I also think about people who live in unsafe situations. I think about people who are on the street, or don't have enough to eat, or face violence in their homes. Or I think about people in detention, people stuck in squalor at the border, people separated from their children. 

If a wound never has a chance to scab over, if a wound is constantly open and re-opened, how is a person supposed to heal? How is a person supposed to be thankful?

I don't know the answer to these questions. I suspect, however, it has something to do with community. Jesus talked repeatedly about community. About the need to watch over one another, to love our neighbor, welcome the stranger, feed the hungry. The New Testament church modeled this for us. There was no one in need in the early church.

No one in need

Can we say that of our communities today?

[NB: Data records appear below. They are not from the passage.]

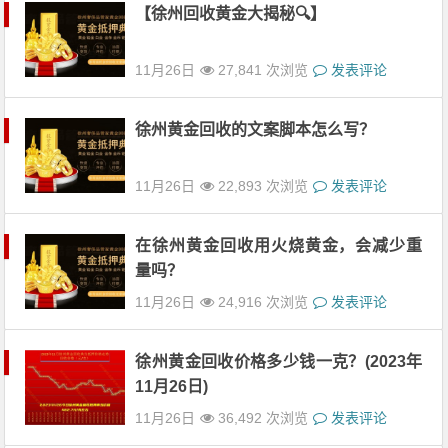
【徐州回收黄金大揭秘🔍】
11月26日
27,841 次浏览
发表评论
徐州黄金回收的文案脚本怎么写？
11月26日
22,893 次浏览
发表评论
在徐州黄金回收用火烧黄金，会减少重
量吗？
11月26日
24,916 次浏览
发表评论
徐州黄金回收价格多少钱一克？(2023年
11月26日)
11月26日
36,492 次浏览
发表评论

Do we take care of one another? Truly? 

Do we visit the widow, take in the orphan, attend to those in prison? Do we welcome the stranger, feed the hungry, clothe the naked? Do we actually do the things Jesus told us to do?

Can you imagine if we did, what a different world this would be?

I said it before and I will say it again - you may be the miracle someone else is waiting for. 

What cause or person or situation has He put on your heart?

When we love and support one another, we help each other heal. We help strengthen each other. We build more resilient individuals and a more resilient community. Then we are more prepared to face the next challenge that comes down the road.

For me personally? It would be a stretch to say I was thankful for the wounds, or for the events and for the people who wounded me. I don't think that's true. But now, now that the wounds are healing into scars, now that they are changing my worldview and passion and witness, now I can begin to be thankful.

My hope and prayer for this blog is that by sharing some of my journey, I can help you heal, too.